Oh, Chelsea. You had an 87% chance of winning and 11% of tying, whereas lonely West Bromwhich Albion - who would go on to be relegated that season - was only give a 2% chance of winning*. Yet they beat mighty Chelsea 5-2 in the textbook definition of an upset.
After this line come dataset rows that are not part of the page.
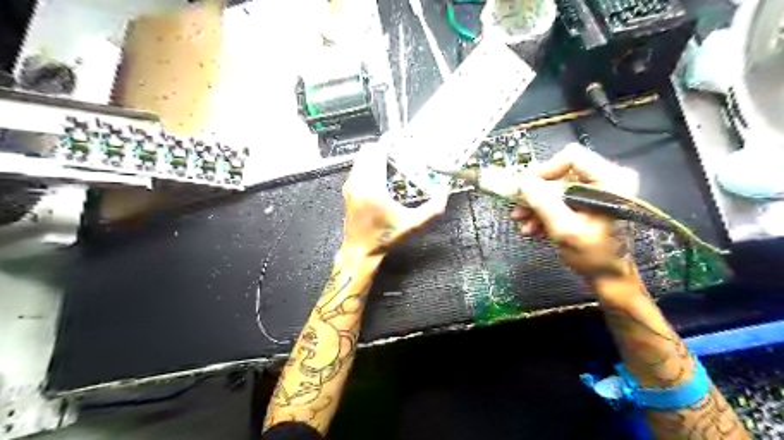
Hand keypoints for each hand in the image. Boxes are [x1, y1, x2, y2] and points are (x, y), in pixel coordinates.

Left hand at [342, 145, 446, 256]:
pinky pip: (358, 167)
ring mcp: (350, 185)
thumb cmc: (385, 238)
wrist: (360, 251)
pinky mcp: (348, 190)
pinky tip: (384, 175)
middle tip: (401, 151)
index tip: (401, 136)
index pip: (377, 152)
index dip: (389, 141)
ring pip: (361, 158)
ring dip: (376, 155)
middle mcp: (358, 182)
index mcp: (372, 187)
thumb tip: (444, 192)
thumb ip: (432, 209)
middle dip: (384, 147)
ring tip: (394, 162)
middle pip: (368, 151)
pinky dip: (370, 164)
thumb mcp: (412, 225)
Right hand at [508, 144, 642, 281]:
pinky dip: (544, 212)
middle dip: (535, 193)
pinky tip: (532, 227)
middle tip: (517, 207)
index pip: (571, 157)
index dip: (544, 170)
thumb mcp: (566, 230)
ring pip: (556, 188)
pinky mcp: (588, 202)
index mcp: (611, 180)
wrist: (610, 279)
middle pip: (561, 173)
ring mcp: (597, 191)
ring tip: (521, 222)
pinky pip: (560, 199)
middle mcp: (606, 179)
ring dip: (536, 205)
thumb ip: (543, 203)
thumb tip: (522, 183)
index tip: (523, 187)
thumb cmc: (595, 256)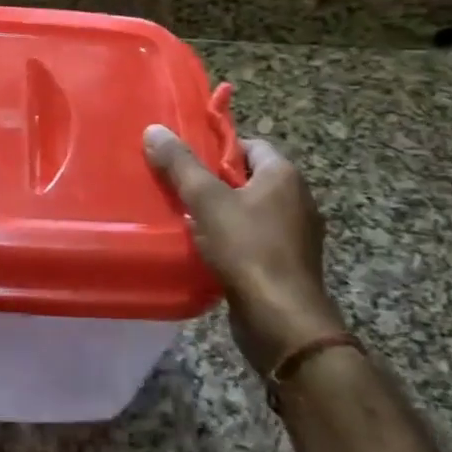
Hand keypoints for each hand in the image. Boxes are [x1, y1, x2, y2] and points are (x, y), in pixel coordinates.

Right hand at [144, 125, 345, 373]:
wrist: (282, 321)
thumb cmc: (248, 250)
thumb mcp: (206, 201)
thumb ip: (181, 165)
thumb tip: (154, 129)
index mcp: (283, 176)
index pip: (249, 145)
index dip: (216, 148)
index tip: (185, 159)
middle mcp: (297, 199)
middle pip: (247, 178)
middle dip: (213, 182)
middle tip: (177, 186)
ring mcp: (296, 234)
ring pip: (250, 210)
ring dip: (220, 213)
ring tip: (183, 217)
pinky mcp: (288, 263)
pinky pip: (254, 239)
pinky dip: (231, 239)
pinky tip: (204, 249)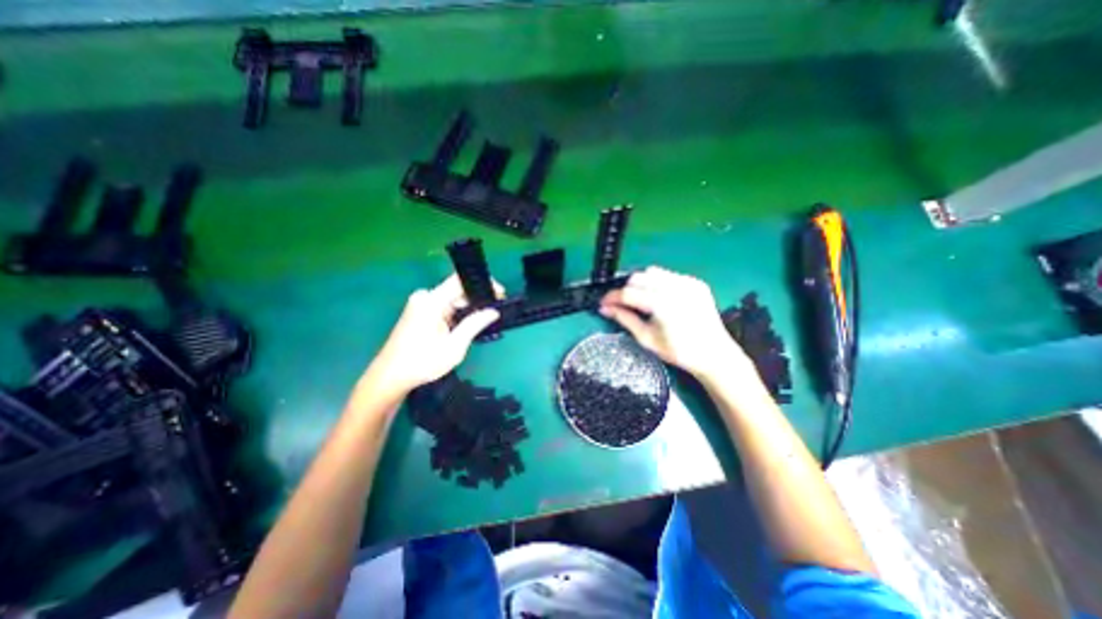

*soyouresayingtheresachance.gif

OK, so we’ve got our bearings, and have a pretty good idea how this works. So let’s take this to the next step. What percent of games do teams with a 5% chance of winning actually win? Should we make like Han Solo and insist we’re never told the odds, or is there something there?

Show the code

win_hist <- soccer_tall %>%
  filter(season < 2022) %>%
  mutate(win_prob_bin = cut(win_prob, c(0, 0.05, 0.1, 0.15, 0.2, 0.25, 0.3, 0.35, 0.4, 0.45, 0.5, 0.55, 0.6, 0.7, 0.75, 0.8, 0.85, 0.9, .95, 1))) %>%
  group_by(win_prob_bin) %>%
  summarise(win_percent = mean(W)) %>%
  ggplot(aes(x = win_prob_bin, y = win_percent))+
  geom_bar(stat = 'identity', fill = '#055C9D')+
  theme_ipsum()+
  scale_y_percent()+
  theme(axis.text.x = element_text(angle = 90, vjust = 0.5, hjust = 1))+
  labs(title = 'PL Win % by Pre-Game Win Odds',
       subtitle = '2015/16 to 2021/22',
       caption = 'Data source: 538')

ggplotly(win_hist)

Well that’s good news for the 538 model - if a team has a win probability between 0% and 5%, they win about 3% of their games, which seems reasonable. There are some odd bits in the data (teams between 70% and 75% odds only win 65% of their matches), but those are likely just random noise in the data.

The overall story is that if a team is a favorite to win, they probably will. And that’s a good thing - the rarity of upsets makes them unique and memorable. As West Brom reminded us, even a mere 2% chance is still a chance.